WHAT YOU ARE ASKED TO DO: Across the entries below, tally every line that holds the string "class" and reply with the number only.

DATASET RECORDS:
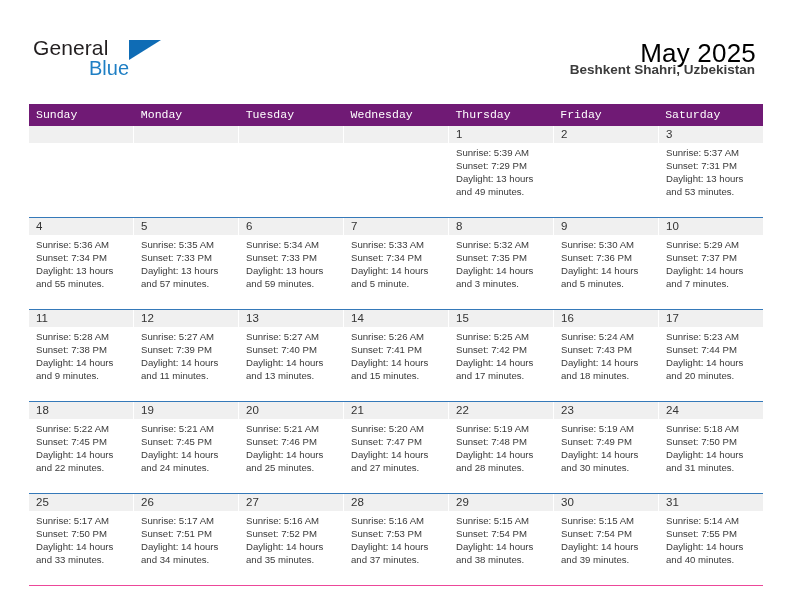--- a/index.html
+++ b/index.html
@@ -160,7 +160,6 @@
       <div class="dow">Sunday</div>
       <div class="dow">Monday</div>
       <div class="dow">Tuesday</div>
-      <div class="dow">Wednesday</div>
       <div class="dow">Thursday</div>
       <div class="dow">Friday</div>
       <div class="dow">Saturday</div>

WRITTEN REPLY: 7